She pressed her hand to her stomach. “You don’t believe me.”

He turned to face her. Where last night there had been a warmth in his chocolate brown eyes, now there only remained a dull lukewarm flatness. “I don’t believe most of what people tell me.”

It was like he was a rule-book-following, just-the-facts vampire—except at sunset he turned into a human being instead of a bloodsucker. The realization set her heart hammering against her ribs as the fury she’d been craving from him rushed through her veins. The asshole.

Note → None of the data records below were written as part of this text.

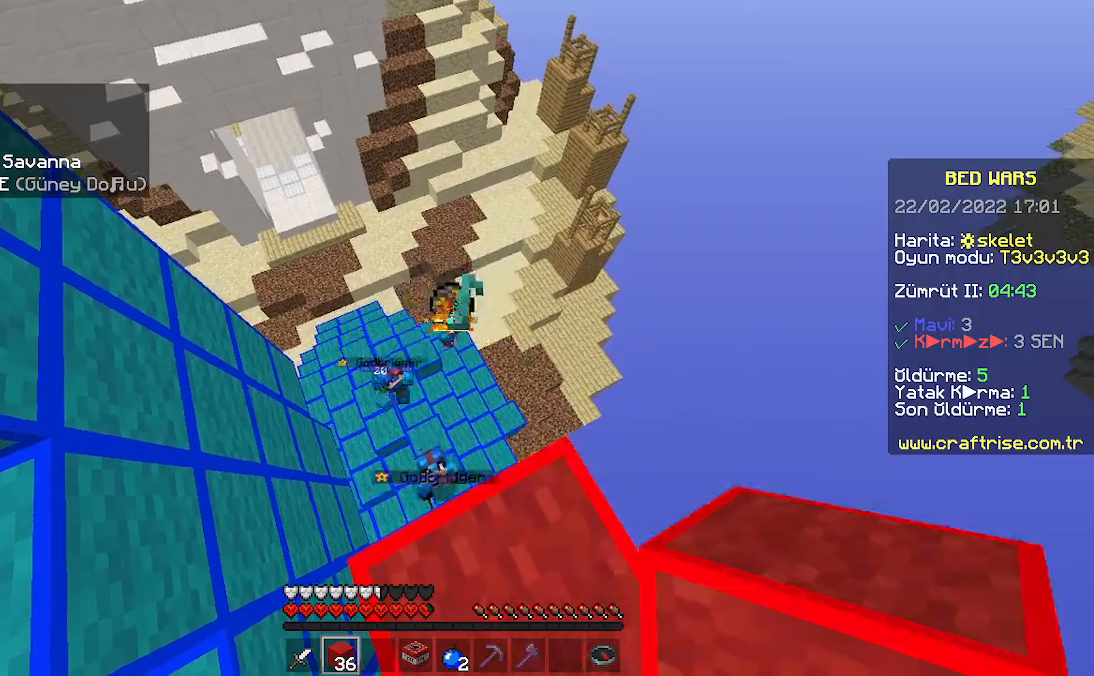
{"keys": [], "mouse": ["left"], "events": [[200, "mouse_left", "up"], [267, "mouse_left", "down"], [467, "mouse_left", "up"], [500, "mouse_left", "down"]]}
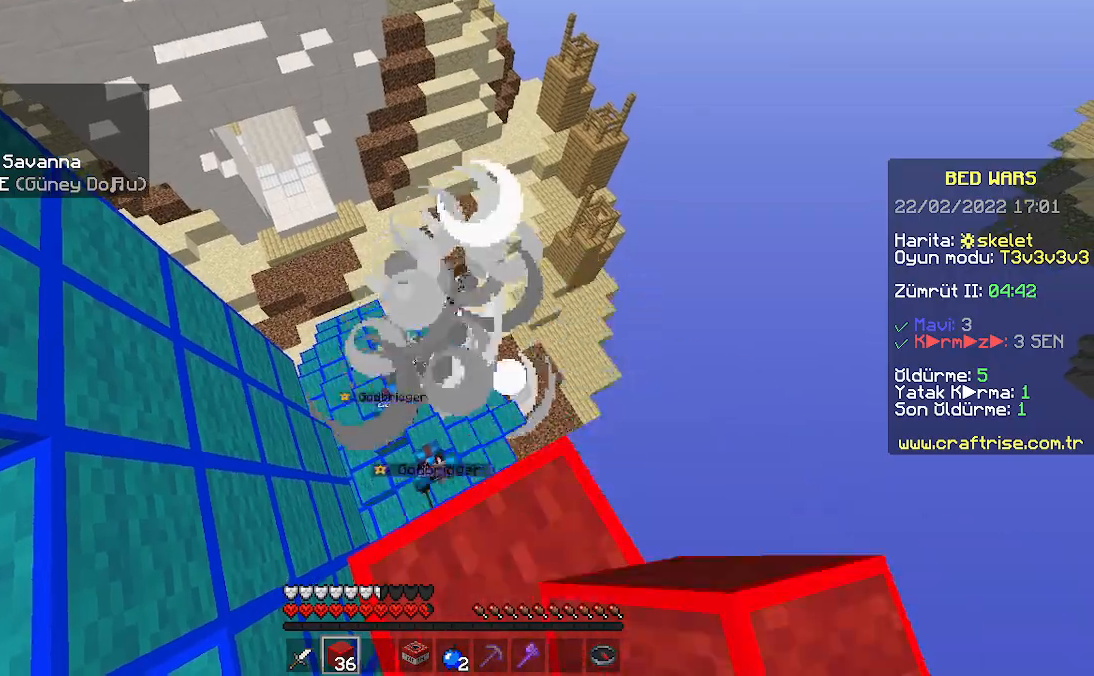
{"keys": [], "mouse": [], "events": [[233, "mouse_left", "up"]]}
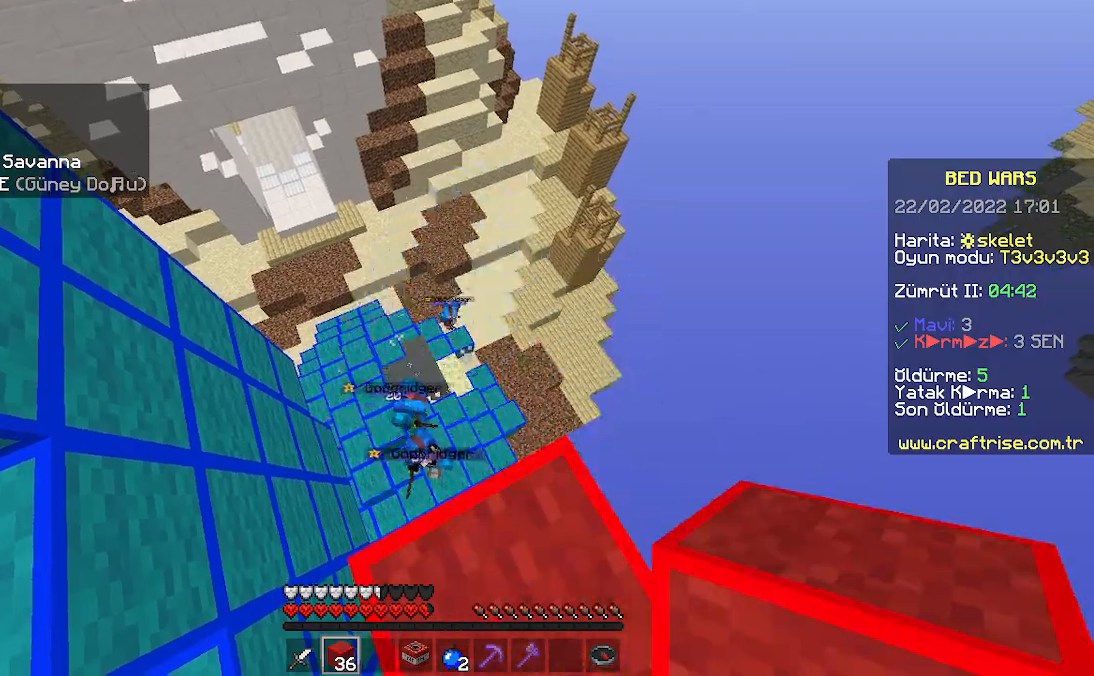
{"keys": ["a", "s"], "mouse": [], "events": [[167, "a", "down"], [400, "s", "down"]]}
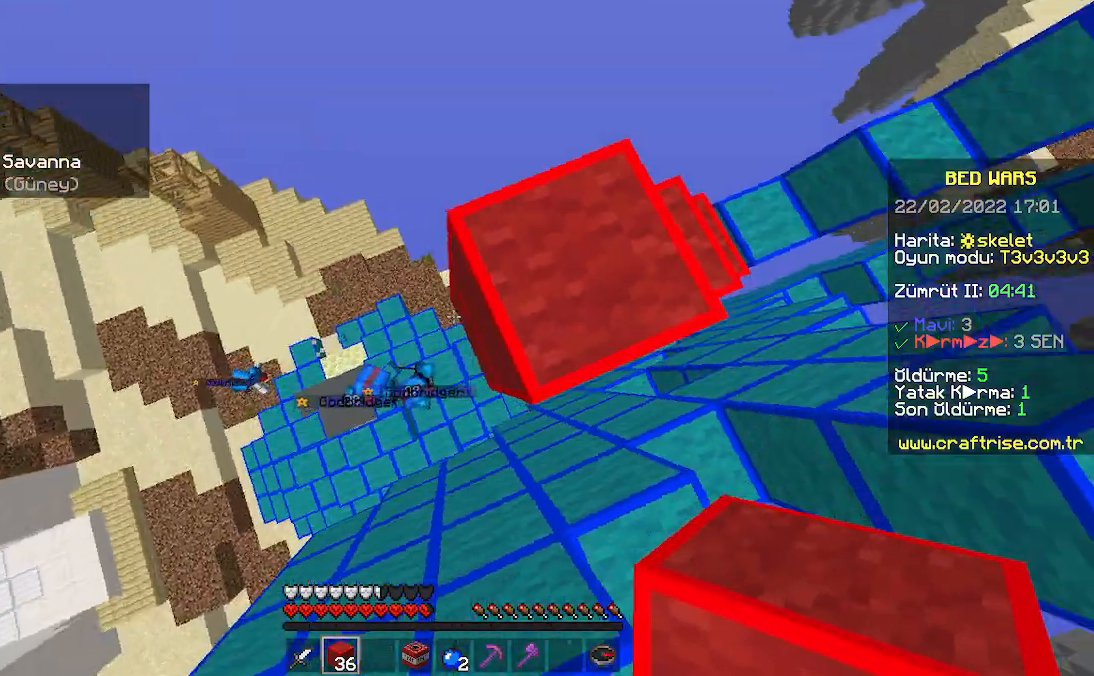
{"keys": ["a", "s"], "mouse": ["right"], "events": [[233, "mouse_right", "down"]]}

She hadn’t done a damn thing wrong, and sitting on the bench, acting like her judge and jury, had obviously given him a butt full of splinters.

“Who peed on your cornflakes?”

Not even a flicker of emotion crossed his face. “It doesn’t matter.”

Her hand was on the door latch before she realized what she was doing. The metal latch felt cool against her overheated skin. All she wanted to do was break free from the oppressive atmosphere in the car, but it wasn’t the right move. She could feel it in her gut as sure as she knew the moment she’d started dancing with Carlos at Feeny’s that he wasn’t just an ordinary guy. The stakes were beyond higher now. The people she loved needed her—and she needed him to figure out who was behind the attacks. Total jerkface or not, she needed him to solve this case before more of her friends got hurt—or worse. No one knew better than her that blood didn’t wash away easily from responsible hands.

She released the latch, one finger at a time. “So what now?”

“Where did you get the material for the vestments?”

“Durning Imports.”

“You know them well?” he asked.

“I worked for them as an in-house designer before I branched out on my own. I’d design the fabric and it would be manufactured outside of the U.S. and shipped in. They still give me the employee discount, so I get most of my material from there.” She paused, remembering the detective sliding the paper showing the pitiful financial picture of her life. “Money’s tight.”

Carlos looked at her, really looked at her, and censure snapped in his eyes. “Why is that?”

“You ever started a business? It’s not cheap.” Not when measured in blood, sweat, tears, and money. She’d put everything she had into starting her own textile design studio, plus a lot that she didn’t in the form of credit cards. That was a year ago. Money was finally rolling back into the business. It wasn’t a flood, but it wasn’t a constant drain anymore, either.

The pop-pop-pop of Carlos snapping his way toward knuckle arthritis broke the silence in the car before he turned the key in the ignition and the motor purred to life. “Let’s go chat up the good people at Durning Imports before the cops do. Where’s it at?”

“Not far. Fifty-eighth and Alexander.”

He pulled out of the bank parking lot and took a right onto Fifty-eighth street. It was a sixteen-block drive, but traffic was streaming along. After a few blocks, they went from a mix of residential and commercial to the solely commercial fashion district with its large industrial buildings that had been divided up decades ago and refurbished into sewing rooms, design studios, and import business headquarters. Durning Imports was in a ten-story brick building a few blocks down.

“Tell me about them.”

“It’s a family business run by a father-and-son team, Horace and Roger Durning. They’ve been in business forever.” She tried to picture the cue-ball-bald Horace and harmlessly preppy Roger as evil drug lords. The image would have made her giggle if she hadn’t been stuck in the car with the one man in the world who was so damned determined to think the worst of her at every turn. “There’s nothing hinky about them at all.”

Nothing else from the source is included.